Up the hillside, across the highlands, through a little village nestling in a picturesque valley, on toward Stringtown, passed Warwick. Now and then he met a horseman, once a buggy, once a troop of cavalrymen, but he gave no recognition; through the night he passed along the very road his son that morning travelled; but, while the boy had gone through the village of Stringtown and moved thence down the pike toward Covington, the father went no farther than the Stringtown grocery kept by Mr. Cumback, about whose store was wont to cluster the village circle.

1

CHAPTER XX.

THE STRINGTOWN GROCERY AND THE VILLAGE

CIRCLE.

THE village circle in the grocery of Mr. Cumback was fairly complete that evening, a representative body of citizens, as usual, having assembled at early candle-light.

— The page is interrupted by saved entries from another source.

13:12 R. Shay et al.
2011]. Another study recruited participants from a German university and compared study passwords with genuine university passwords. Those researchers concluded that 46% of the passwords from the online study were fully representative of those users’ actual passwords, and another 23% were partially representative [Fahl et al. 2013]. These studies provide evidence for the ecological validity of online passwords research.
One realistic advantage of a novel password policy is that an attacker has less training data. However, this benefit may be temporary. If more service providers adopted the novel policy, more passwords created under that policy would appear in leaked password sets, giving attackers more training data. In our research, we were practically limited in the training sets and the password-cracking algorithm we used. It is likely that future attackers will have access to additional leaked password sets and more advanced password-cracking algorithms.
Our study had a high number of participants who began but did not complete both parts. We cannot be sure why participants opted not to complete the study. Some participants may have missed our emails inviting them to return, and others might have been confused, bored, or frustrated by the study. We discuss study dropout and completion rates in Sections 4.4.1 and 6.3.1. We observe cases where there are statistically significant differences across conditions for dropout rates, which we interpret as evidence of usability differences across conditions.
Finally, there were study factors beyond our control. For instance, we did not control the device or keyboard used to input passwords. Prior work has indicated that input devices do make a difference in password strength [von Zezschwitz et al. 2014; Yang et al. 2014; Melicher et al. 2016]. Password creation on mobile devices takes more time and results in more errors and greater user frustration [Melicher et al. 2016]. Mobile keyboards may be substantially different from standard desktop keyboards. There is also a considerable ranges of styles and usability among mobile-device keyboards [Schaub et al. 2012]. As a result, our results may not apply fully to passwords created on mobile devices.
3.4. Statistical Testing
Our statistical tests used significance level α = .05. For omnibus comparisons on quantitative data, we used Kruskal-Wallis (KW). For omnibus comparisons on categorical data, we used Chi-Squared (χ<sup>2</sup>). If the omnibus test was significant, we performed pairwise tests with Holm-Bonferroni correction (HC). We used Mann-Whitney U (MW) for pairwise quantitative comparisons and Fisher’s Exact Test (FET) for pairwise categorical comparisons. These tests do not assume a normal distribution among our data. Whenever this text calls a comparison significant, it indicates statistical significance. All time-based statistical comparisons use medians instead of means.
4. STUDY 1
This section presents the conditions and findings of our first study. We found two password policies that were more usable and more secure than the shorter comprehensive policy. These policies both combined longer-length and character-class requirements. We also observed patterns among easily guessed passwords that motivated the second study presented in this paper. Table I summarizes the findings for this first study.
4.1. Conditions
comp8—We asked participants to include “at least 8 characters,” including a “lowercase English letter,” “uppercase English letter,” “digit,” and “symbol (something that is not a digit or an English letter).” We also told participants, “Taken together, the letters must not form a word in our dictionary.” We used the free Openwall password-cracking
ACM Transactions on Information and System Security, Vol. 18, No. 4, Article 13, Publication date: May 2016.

The illiterate Corn-Bug, Colonel Luridson, the village clerk, little Sammy Drew, the widow's son, Judge Elford, Professor Drake, and others whom we need not name, were present. The man who attempted to tell the first story arose, and for a moment stood with downcast eyes, as if undecided how to begin.

"Sit down, Sheepshead," said Chinney Bill Smith.

"Who's a sheepshead?"

"Hold your head to the stove while I tell a story that came to mind when I cotch you trying to move your jaws. Warm your head, I say."